**What this task involves:** Check each line below for the word "Tumor", then please report how many lines have it and nothing more.

**Dataset excerpt:**

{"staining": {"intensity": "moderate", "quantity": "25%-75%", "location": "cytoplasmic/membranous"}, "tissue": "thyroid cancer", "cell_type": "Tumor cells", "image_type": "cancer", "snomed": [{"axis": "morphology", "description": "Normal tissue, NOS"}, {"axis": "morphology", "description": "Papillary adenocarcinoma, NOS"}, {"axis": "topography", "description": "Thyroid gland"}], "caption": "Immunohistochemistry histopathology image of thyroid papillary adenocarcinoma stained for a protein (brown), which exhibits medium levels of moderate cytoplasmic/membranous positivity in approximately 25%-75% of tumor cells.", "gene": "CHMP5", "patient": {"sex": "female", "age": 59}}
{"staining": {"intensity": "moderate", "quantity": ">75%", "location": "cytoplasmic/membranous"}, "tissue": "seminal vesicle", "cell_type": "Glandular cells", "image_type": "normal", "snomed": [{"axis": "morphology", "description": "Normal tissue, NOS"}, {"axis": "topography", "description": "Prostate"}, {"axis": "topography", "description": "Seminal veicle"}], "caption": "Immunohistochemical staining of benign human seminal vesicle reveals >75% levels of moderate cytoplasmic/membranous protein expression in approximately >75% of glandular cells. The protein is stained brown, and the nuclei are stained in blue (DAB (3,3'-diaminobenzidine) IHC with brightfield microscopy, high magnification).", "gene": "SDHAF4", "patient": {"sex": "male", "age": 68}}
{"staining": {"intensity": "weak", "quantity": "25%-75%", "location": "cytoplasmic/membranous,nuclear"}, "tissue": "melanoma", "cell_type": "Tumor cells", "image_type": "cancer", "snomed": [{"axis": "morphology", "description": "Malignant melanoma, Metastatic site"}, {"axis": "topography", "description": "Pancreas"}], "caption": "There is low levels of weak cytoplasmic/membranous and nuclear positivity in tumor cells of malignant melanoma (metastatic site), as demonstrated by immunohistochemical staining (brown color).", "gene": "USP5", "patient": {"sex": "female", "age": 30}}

**Answer to this task:** 2